Yale University Press
ISBN 0-300-09531-7
I had a good feeling about this book from the moment I read about it. Vast claims are routinely made for the powers of intuition, and those pleased by its results insist that it constitutes a mode of knowing equalling if not excelling that of science, with its tedious observations and bewildering calculations, and usually preferable. Hence an up-to-date account of experiments showing the pitfalls of human judgment is more than welcome.
Of course, as Myers spells out, we’d be lost without intuition. Natural selection has favoured the quick-witted during all those millennia when articulacy and numeracy were not available to us.
However, with the wisdom of hindsight, a faculty well-diagnosed in this book, I can now see a troubling pattern emerging. There seemed to be rather a lot of biblical quotations, and C. S. Lewis popped up a bit too often.

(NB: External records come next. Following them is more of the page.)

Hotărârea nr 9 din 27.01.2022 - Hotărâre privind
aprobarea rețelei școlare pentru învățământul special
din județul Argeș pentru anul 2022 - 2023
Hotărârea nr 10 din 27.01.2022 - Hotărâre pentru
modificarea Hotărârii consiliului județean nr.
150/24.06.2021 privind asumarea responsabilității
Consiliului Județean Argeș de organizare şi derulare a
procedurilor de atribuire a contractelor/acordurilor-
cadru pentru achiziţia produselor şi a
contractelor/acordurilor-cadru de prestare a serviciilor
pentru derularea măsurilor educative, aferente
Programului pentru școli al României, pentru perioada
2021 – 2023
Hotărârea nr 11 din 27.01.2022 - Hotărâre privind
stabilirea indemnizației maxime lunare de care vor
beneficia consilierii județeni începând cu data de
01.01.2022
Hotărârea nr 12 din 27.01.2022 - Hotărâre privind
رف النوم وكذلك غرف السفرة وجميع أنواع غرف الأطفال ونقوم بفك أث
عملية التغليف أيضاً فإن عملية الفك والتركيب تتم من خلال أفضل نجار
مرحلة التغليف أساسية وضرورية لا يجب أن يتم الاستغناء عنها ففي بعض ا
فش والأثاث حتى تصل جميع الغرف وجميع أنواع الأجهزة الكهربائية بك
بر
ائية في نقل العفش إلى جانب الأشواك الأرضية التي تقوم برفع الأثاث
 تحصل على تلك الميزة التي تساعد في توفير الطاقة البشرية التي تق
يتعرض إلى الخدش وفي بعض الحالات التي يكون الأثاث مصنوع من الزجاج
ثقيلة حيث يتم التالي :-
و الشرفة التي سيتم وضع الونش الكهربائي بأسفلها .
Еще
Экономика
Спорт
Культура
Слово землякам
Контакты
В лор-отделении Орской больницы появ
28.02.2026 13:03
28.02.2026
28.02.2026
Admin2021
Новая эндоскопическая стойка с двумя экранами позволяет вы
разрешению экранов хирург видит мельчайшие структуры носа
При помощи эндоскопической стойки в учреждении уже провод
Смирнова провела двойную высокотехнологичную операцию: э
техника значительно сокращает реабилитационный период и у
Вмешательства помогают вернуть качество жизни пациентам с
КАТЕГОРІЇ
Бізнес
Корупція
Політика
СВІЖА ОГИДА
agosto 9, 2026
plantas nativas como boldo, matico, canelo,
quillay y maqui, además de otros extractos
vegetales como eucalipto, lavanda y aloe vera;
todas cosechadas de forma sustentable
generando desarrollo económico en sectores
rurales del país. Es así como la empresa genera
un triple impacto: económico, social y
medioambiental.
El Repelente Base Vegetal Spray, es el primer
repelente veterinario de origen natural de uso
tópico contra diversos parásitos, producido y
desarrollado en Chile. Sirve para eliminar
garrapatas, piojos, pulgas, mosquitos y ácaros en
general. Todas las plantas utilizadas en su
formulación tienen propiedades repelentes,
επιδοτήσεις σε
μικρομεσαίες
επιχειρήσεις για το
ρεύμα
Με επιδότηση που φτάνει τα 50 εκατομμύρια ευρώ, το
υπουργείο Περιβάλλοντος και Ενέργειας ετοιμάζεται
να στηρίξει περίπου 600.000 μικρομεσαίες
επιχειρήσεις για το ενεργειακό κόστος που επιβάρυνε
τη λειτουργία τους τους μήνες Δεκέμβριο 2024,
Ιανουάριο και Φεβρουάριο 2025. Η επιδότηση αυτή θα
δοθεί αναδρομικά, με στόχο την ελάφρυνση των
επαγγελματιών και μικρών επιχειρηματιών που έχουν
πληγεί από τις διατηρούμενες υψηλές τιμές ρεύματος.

My conscious mind discounted these signs in the race for the final (13th) chapter on Psychic Intuition. There we find a decent summary of the failure of parapsychology to come up with any evidence for psychic claims after thousands of tests. Then, right at the end, comes a really disappointing straw-man argument that we should credit people who make a leap of faith, betting their lives “on a humble spirituality, on an alternative to purposeless scientism, gullible spiritualism, and dogmatic fundamentalism.”
These are people who, according to psychologist Robert Emmons, “perceive a reality that transcends the material and physical”. They seem to include, for Myers, that vile obscurantist, Mother Teresa (exposed in Christopher Hitchens’ The Missionary Position, 1995).
If only the author had pondered the intuitionist sins of belief perseverance, availability and illusory correlation in respect of spiritual world-views, and made more of the counter-intuitive insights of Darwinism, we could have ended on a more constructive note.